▶ [Instruction A] In the abstract on youth participatory action research, check three statements: (i) the study covers 26 university faculty members who engage in YPAR; (ii) the UCLA Council of Youth Research has run for fewer than ten years; (iii) neoliberal ideology sees preparing a globalized workforce as the main role of universities. For each one, answer yes or no and quote the words from the abstract that decide it.
▶ [Instruction B] Extend the abstract on youth participatory action research with a few more sentences that follow on from its final sentence.

Sat, April 9, 4:05 to 5:35pm, Convention Center, Floor: Level One, Room 102 B

Abstract

In this paper, we argue that youth participatory action research (YPAR) is a research-practice partnership that prompts productive reflection among education faculty members about the nature of knowledge production and the position and purpose of universities in society, especially in a current neoliberal context characterized by growing inequality and the diffusion of market forces throughout public life. University researchers who choose to engage in collaborative research alongside K-12 youth simultaneously negotiate their own positionality as scholars committed to community-based research and university representatives attempting to meet institutional norms to attain tenure and job security.

Our study explores the complex and varied ways in which 26 university faculty members who engage in YPAR conceptualize the multiple purposes of their YPAR programs and theorize the role of the university in this work. Special attention will be paid to the UCLA Council of Youth Research, a YPAR program that has managed these tensions for over 15 years.

Neoliberalism has altered the way universities operate and conceptualize their relationship to the public. This ideology envisions the primary role of universities as preparing a globalized workforce. Universities increasingly follow a model of “academic capitalism” in which they are pressured to partner with the private sector to increase revenue via “ the commodification of knowledge and subjects of higher education” (Torres, 2011, p. 190). In effect, these ideas push universities away from the mission of educating citizens and contributing to the public good (Dewey, 1927).

Youth participatory action research (YPAR) operates according to a radically different paradigm than the neoliberal common sense – one that is focused on the local experiences of marginalized individuals and is committed to educational equity and social justice (Cammarota & Fine, 2008; Duncan-Andrade & Morrell, 2008). YPAR’s emergence within higher education represents an effort on the part of many university faculty members to challenge dominant epistemological and methodological understandings of who can conduct research, how, and for what purposes.

▶ [Provided records]
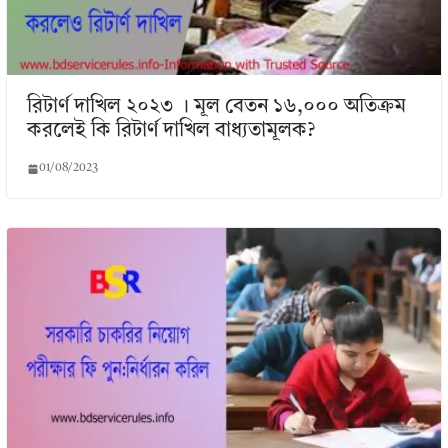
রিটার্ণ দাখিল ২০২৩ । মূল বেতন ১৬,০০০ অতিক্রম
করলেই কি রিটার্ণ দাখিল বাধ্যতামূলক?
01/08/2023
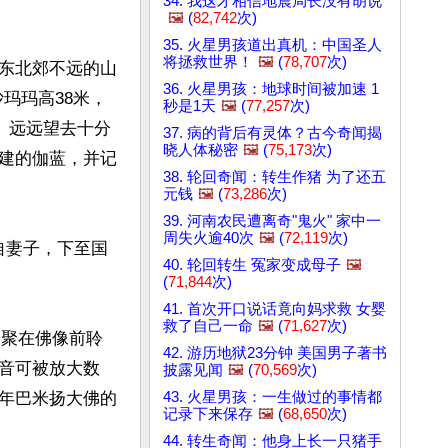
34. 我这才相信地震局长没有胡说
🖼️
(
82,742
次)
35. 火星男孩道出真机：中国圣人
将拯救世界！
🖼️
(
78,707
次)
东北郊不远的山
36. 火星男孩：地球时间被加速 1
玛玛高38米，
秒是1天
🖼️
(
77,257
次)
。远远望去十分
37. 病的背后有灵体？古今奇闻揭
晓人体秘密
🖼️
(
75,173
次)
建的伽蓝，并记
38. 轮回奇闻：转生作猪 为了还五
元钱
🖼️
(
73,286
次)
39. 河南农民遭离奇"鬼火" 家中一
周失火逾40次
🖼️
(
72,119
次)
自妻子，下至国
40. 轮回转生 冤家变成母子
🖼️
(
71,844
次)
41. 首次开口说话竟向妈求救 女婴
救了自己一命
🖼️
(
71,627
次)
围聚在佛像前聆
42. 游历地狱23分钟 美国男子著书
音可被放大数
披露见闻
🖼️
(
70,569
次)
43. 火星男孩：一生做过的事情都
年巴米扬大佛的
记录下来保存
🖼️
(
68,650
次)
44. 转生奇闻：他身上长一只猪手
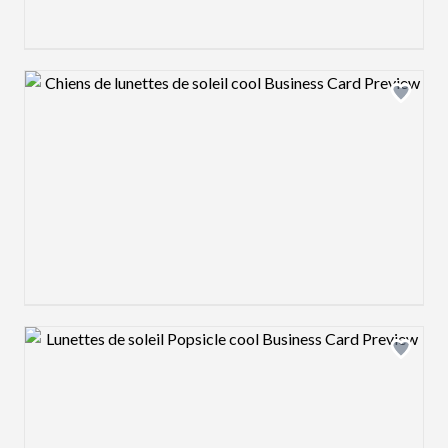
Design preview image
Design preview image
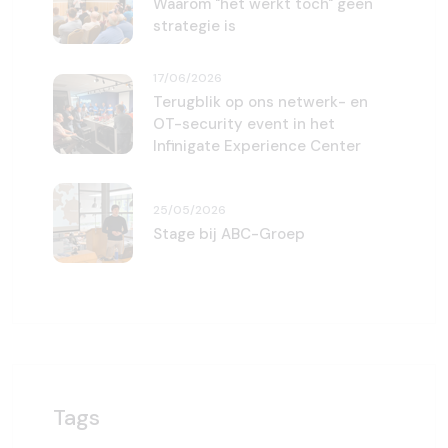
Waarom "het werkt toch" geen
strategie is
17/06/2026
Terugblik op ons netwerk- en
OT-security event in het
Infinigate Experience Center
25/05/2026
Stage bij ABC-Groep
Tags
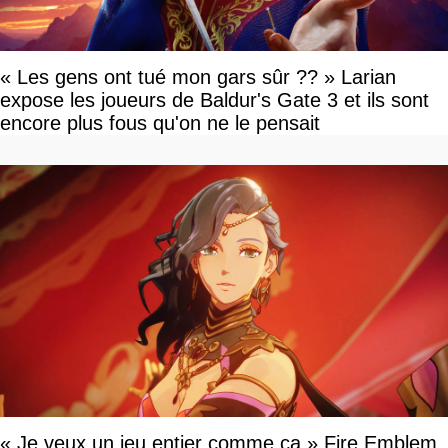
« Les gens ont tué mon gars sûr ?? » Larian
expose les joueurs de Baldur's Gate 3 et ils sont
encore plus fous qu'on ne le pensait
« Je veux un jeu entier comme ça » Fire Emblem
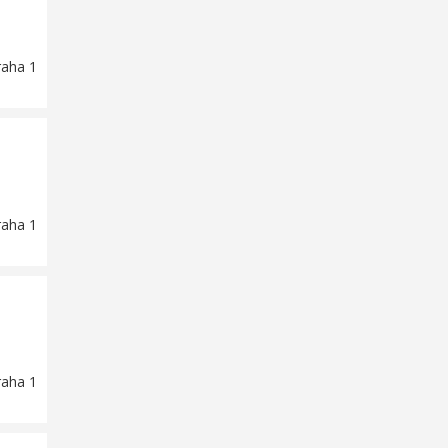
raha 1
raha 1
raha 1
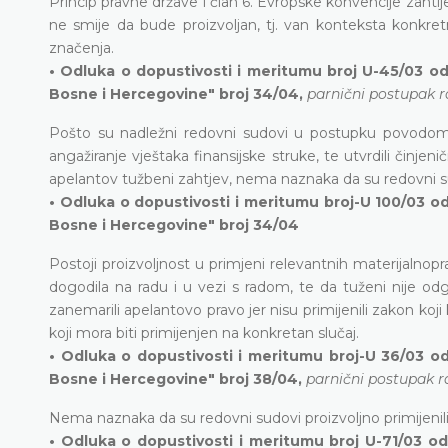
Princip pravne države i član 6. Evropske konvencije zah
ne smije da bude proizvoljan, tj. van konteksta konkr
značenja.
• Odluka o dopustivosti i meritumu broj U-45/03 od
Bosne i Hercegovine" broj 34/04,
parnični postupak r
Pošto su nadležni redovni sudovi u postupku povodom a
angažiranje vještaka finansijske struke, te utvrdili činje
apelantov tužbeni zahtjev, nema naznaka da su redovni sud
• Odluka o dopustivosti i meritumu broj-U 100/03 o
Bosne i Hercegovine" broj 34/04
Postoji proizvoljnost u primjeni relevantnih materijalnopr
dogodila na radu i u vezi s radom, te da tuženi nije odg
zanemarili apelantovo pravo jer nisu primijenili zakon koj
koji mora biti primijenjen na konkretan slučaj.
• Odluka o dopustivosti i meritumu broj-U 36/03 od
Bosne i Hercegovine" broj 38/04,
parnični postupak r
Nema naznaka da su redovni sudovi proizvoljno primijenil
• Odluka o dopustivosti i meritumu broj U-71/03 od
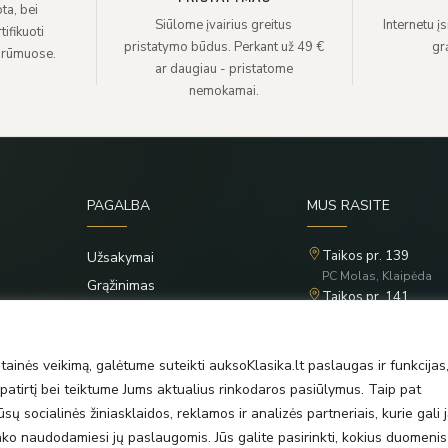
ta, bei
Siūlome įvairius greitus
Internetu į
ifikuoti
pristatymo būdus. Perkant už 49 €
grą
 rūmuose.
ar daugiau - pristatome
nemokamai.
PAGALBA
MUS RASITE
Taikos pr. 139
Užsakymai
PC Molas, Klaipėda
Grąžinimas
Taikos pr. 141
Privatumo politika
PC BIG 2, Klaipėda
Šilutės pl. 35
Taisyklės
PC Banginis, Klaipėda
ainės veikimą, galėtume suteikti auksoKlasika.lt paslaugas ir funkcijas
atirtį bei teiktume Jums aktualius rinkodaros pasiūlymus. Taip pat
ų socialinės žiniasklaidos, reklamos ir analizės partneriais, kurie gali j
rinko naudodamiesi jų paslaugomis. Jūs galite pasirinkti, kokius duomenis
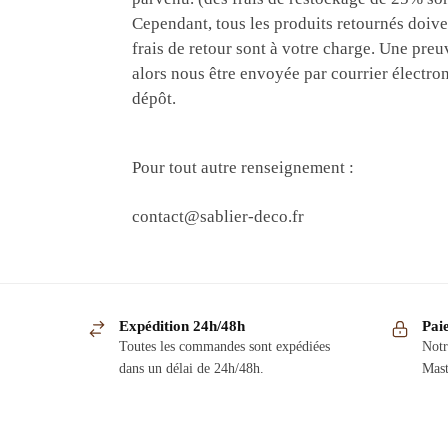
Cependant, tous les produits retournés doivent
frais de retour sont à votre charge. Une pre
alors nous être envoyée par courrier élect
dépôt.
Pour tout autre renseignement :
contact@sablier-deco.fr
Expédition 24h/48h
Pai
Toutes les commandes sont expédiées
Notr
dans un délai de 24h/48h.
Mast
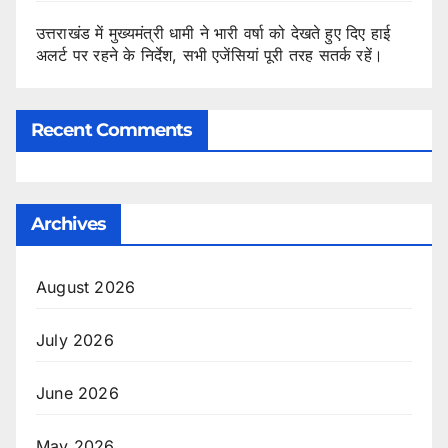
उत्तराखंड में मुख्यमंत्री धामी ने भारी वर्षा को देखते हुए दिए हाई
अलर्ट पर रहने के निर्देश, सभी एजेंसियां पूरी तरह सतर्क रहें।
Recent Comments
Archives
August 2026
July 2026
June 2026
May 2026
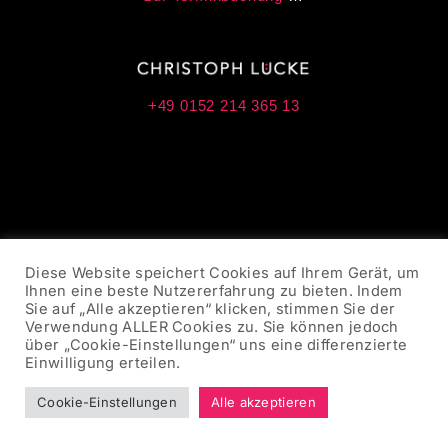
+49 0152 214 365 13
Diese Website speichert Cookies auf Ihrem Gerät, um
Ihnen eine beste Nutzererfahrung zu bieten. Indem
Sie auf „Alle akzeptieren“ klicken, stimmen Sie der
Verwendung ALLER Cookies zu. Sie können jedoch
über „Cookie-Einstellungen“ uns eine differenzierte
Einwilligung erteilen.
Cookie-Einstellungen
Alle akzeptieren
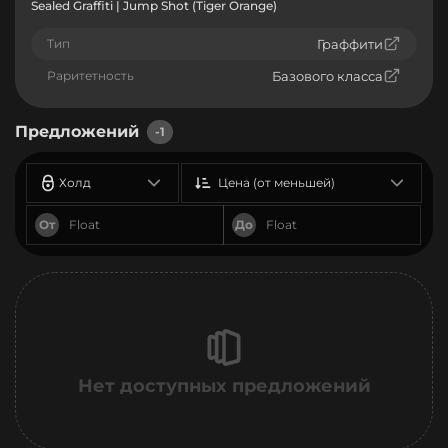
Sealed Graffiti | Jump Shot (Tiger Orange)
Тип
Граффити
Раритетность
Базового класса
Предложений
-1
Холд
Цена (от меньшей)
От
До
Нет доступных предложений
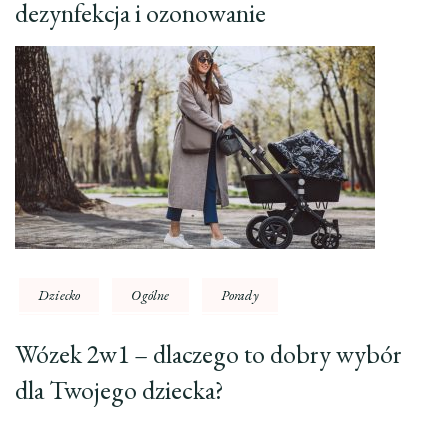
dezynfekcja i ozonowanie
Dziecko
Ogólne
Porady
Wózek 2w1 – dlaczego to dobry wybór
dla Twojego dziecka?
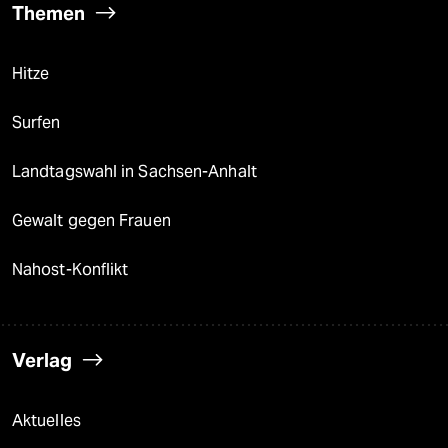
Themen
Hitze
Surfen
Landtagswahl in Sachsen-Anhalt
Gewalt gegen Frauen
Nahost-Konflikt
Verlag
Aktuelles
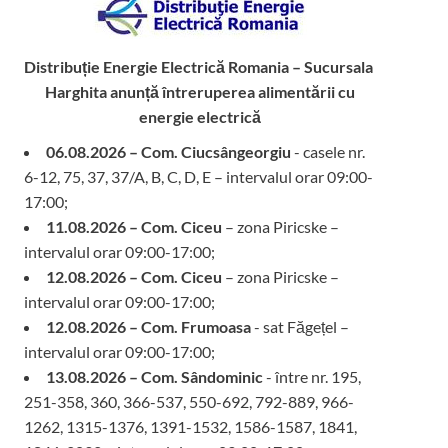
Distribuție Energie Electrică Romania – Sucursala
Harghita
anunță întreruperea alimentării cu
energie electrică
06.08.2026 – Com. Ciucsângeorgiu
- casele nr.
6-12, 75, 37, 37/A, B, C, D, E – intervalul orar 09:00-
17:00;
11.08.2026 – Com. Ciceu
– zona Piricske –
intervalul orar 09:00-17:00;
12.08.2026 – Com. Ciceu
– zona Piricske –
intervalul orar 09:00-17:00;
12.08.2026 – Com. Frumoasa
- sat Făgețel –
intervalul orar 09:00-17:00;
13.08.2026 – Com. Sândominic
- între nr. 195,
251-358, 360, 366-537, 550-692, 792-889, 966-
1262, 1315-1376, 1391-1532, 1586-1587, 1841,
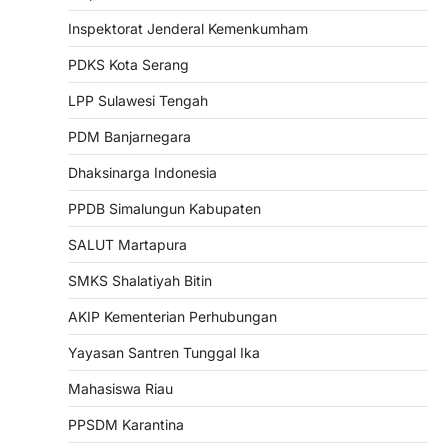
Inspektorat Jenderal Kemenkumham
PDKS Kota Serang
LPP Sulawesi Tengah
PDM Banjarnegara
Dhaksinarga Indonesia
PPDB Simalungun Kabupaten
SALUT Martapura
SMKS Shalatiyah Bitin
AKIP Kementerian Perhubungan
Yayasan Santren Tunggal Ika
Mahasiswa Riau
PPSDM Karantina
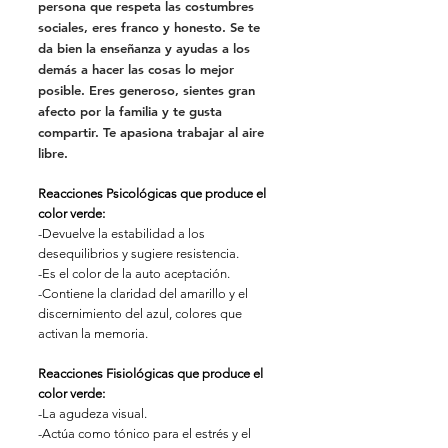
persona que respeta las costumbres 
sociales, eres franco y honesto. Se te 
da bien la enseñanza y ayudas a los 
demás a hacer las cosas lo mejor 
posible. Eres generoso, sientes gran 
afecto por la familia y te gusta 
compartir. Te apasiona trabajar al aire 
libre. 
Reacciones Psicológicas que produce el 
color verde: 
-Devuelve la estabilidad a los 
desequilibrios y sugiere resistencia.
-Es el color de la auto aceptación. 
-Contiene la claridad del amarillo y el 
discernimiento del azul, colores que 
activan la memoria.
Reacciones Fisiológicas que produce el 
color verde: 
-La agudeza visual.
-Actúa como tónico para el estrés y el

▶ [Final answer A]
(i) Yes: "26 university faculty members who engage in YPAR"
(ii) No: "has managed these tensions for over 15 years"
(iii) Yes: "This ideology envisions the primary role of universities as preparing a globalized workforce"

▶ [Final answer B]
To explore this practice, we conducted 30-60 minute semi-structured interviews with 26 university faculty members who engage in YPAR with K-12 youth, representing a range of geographic locations, genders, and racial backgrounds. We recruited participants by reviewing current YPAR scholarship. We organized our data analysis around three categories based on the major elements of YPAR that emerged from our literature review – student learning, social change, and knowledge production. We developed a typology for how participants conceptualize YPAR as simultaneously encouraging participation in and transformation of existing educational structures.

Findings indicate that participants use YPAR to channel their personal and professional commitments to educational justice and collaborative research. They work to balance the multiple goals of their programs, making compromises along the way as they try to help students simultaneously succeed within and transform an educational system structured by the neoliberal common sense. Faculty members indicate that universities largely do not value YPAR as academic scholarship, but they persist in the work in order to reassert the importance of universities in addressing social problems and challenge dominant understandings of who can produce knowledge.